Spoiler Spoilers to around turn 80 :

Only 6 wine spawned. Rare on a standard map. Good because it means you get the monopoly at only 4 copies, but bad because it means long term you only have 6 wine tiles.

I don't like waiting till turn 30 to have a social policy. I got mine at turn 21, at 6 culture per turn that's a 54 culture advantage. By skipping mining you connect the wine faster, which gives culture, and can recover some of the gold disparity. I also can claim my pantheon a lot earlier. I also just don't think mining is an important tech on this start, I unlocked both mathematics and writing before mining.

Worker-pyramids is clever to steal Uluru from the City state. Weird it's first border expansion took a floodplain instead of a natural wonder. I intend to play peacefully but normally I would conquer that city state.

Do you play with ancient ruins on? I'm confident the copper settle is wrong here, however, I think your approach would work a lot better with ancient ruins enabled.
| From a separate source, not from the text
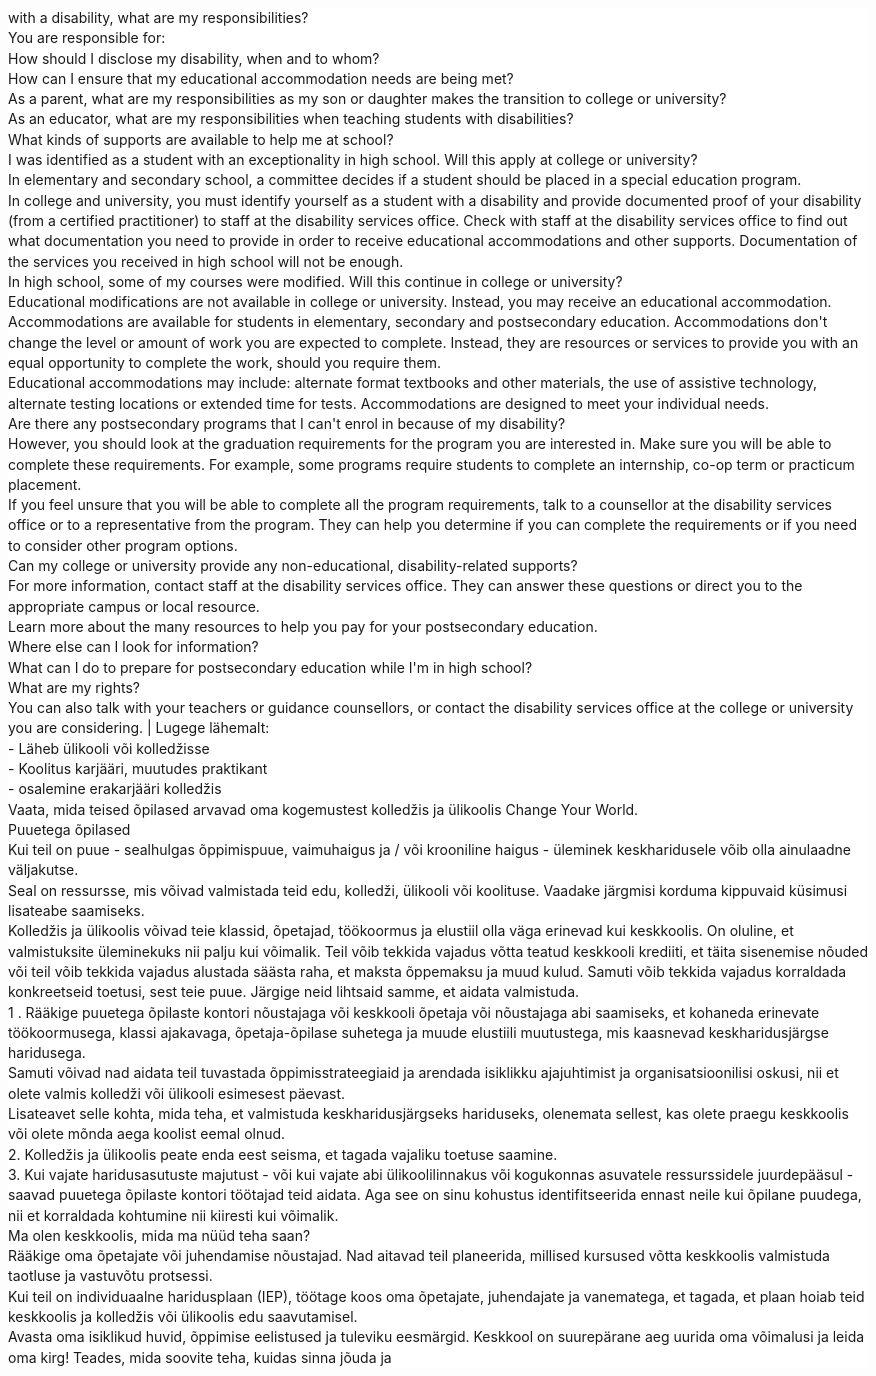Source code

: with a disability, what are my responsibilities?<br/>You are responsible for:<br/>How should I disclose my disability, when and to whom?<br/>How can I ensure that my educational accommodation needs are being met?<br/>As a parent, what are my responsibilities as my son or daughter makes the transition to college or university?<br/>As an educator, what are my responsibilities when teaching students with disabilities?<br/>What kinds of supports are available to help me at school?<br/>I was identified as a student with an exceptionality in high school. Will this apply at college or university?<br/>In elementary and secondary school, a committee decides if a student should be placed in a special education program.<br/>In college and university, you must identify yourself as a student with a disability and provide documented proof of your disability (from a certified practitioner) to staff at the disability services office. Check with staff at the disability services office to find out what documentation you need to provide in order to receive educational accommodations and other supports. Documentation of the services you received in high school will not be enough.<br/>In high school, some of my courses were modified. Will this continue in college or university?<br/>Educational modifications are not available in college or university. Instead, you may receive an educational accommodation. Accommodations are available for students in elementary, secondary and postsecondary education. Accommodations don't change the level or amount of work you are expected to complete. Instead, they are resources or services to provide you with an equal opportunity to complete the work, should you require them.<br/>Educational accommodations may include: alternate format textbooks and other materials, the use of assistive technology, alternate testing locations or extended time for tests. Accommodations are designed to meet your individual needs.<br/>Are there any postsecondary programs that I can't enrol in because of my disability?<br/>However, you should look at the graduation requirements for the program you are interested in. Make sure you will be able to complete these requirements. For example, some programs require students to complete an internship, co-op term or practicum placement.<br/>If you feel unsure that you will be able to complete all the program requirements, talk to a counsellor at the disability services office or to a representative from the program. They can help you determine if you can complete the requirements or if you need to consider other program options.<br/>Can my college or university provide any non-educational, disability-related supports?<br/>For more information, contact staff at the disability services office. They can answer these questions or direct you to the appropriate campus or local resource.<br/>Learn more about the many resources to help you pay for your postsecondary education.<br/>Where else can I look for information?<br/>What can I do to prepare for postsecondary education while I'm in high school?<br/>What are my rights?<br/>You can also talk with your teachers or guidance counsellors, or contact the disability services office at the college or university you are considering. | Lugege lähemalt:<br/>- Läheb ülikooli või kolledžisse<br/>- Koolitus karjääri, muutudes praktikant<br/>- osalemine erakarjääri kolledžis<br/>Vaata, mida teised õpilased arvavad oma kogemustest kolledžis ja ülikoolis Change Your World.<br/>Puuetega õpilased<br/>Kui teil on puue - sealhulgas õppimispuue, vaimuhaigus ja / või krooniline haigus - üleminek keskharidusele võib olla ainulaadne väljakutse.<br/>Seal on ressursse, mis võivad valmistada teid edu, kolledži, ülikooli või koolituse. Vaadake järgmisi korduma kippuvaid küsimusi lisateabe saamiseks.<br/>Kolledžis ja ülikoolis võivad teie klassid, õpetajad, töökoormus ja elustiil olla väga erinevad kui keskkoolis. On oluline, et valmistuksite üleminekuks nii palju kui võimalik. Teil võib tekkida vajadus võtta teatud keskkooli krediiti, et täita sisenemise nõuded või teil võib tekkida vajadus alustada säästa raha, et maksta õppemaksu ja muud kulud. Samuti võib tekkida vajadus korraldada konkreetseid toetusi, sest teie puue. Järgige neid lihtsaid samme, et aidata valmistuda.<br/>1 . Rääkige puuetega õpilaste kontori nõustajaga või keskkooli õpetaja või nõustajaga abi saamiseks, et kohaneda erinevate töökoormusega, klassi ajakavaga, õpetaja-õpilase suhetega ja muude elustiili muutustega, mis kaasnevad keskharidusjärgse haridusega.<br/>Samuti võivad nad aidata teil tuvastada õppimisstrateegiaid ja arendada isiklikku ajajuhtimist ja organisatsioonilisi oskusi, nii et olete valmis kolledži või ülikooli esimesest päevast.<br/>Lisateavet selle kohta, mida teha, et valmistuda keskharidusjärgseks hariduseks, olenemata sellest, kas olete praegu keskkoolis või olete mõnda aega koolist eemal olnud.<br/>2. Kolledžis ja ülikoolis peate enda eest seisma, et tagada vajaliku toetuse saamine.<br/>3. Kui vajate haridusasutuste majutust - või kui vajate abi ülikoolilinnakus või kogukonnas asuvatele ressurssidele juurdepääsul - saavad puuetega õpilaste kontori töötajad teid aidata. Aga see on sinu kohustus identifitseerida ennast neile kui õpilane puudega, nii et korraldada kohtumine nii kiiresti kui võimalik.<br/>Ma olen keskkoolis, mida ma nüüd teha saan?<br/>Rääkige oma õpetajate või juhendamise nõustajad. Nad aitavad teil planeerida, millised kursused võtta keskkoolis valmistuda taotluse ja vastuvõtu protsessi.<br/>Kui teil on individuaalne haridusplaan (IEP), töötage koos oma õpetajate, juhendajate ja vanematega, et tagada, et plaan hoiab teid keskkoolis ja kolledžis või ülikoolis edu saavutamisel.<br/>Avasta oma isiklikud huvid, õppimise eelistused ja tuleviku eesmärgid. Keskkool on suurepärane aeg uurida oma võimalusi ja leida oma kirg! Teades, mida soovite teha, kuidas sinna jõuda ja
More starting resources would help that approach more than mine.

Spoiler :
I do normally play with ruins on

You aren't connecting the wine faster than me because I don't have to take the granary tech, although you do have an extra wine (technically there is a sea resource extra for me but that will be hard to use). You are getting to writing quicker however by skipping mining. I do agree mining isn't very exciting early, I took it for the 6gpt.

The early worker means I can grow past size 6 while you can't really, although maybe that doesn't matter much if we are building multiple settlers. It does mean I will get the settlers up quicker, I have more building and less need for a second worker so early. So it is a case of what vs the extra culture and bonuses that gives. Which I will admit is a lot.

I think Uluru counts as a hill so the border won't pop to it easily, although if that means impossible or unlikely is unclear.

 
Spoiler :
I do normally play with ruins on

You aren't connecting the wine faster than me because I don't have to take the granary tech, although you do have an extra wine (technically there is a sea resource extra for me but that will be hard to use). You are getting to writing quicker however by skipping mining. I do agree mining isn't very exciting early, I took it for the 6gpt.

The early worker means I can grow past size 6 while you can't really, although maybe that doesn't matter much if we are building multiple settlers. It does mean I will get the settlers up quicker, I have more building and less need for a second worker so early. So it is a case of what vs the extra culture and bonuses that gives. Which I will admit is a lot.

I think Uluru counts as a hill so the border won't pop to it easily, although if that means impossible or unlikely is unclear.


Spoiler :

I wouldn't grow past 6 pop for a while either way.

When both at 6 pop, the two approaches are actually tied for production. The hill pulls ahead after a well (which I'm guessing you invested), but the river gets the engineer a lot earlier.

I think the river approach does connect the wine faster. The second policy is faster for 1 science per turn, and growing earlier gives science. I also went wheel second and built a council, but a hill settle with mining could have done that too. Late wine actually sells for less early copper (I only got 4 and 3 because it was all the AI had). You also don't have to spend gold on tiles.

I'm a sucker for early culture so I still favor the river, but its impressive how close the approaches are. I think they are going to diverge soon (I was lucky to get a very good CS quest).
 
Spoiler :

Worker -> Hasty Pyramids is an interesting play I haven't seen before. Could be more broadly useful for Spain (or Carthage), to get the super fast Pantheon+3 pop, I'll have to remember it.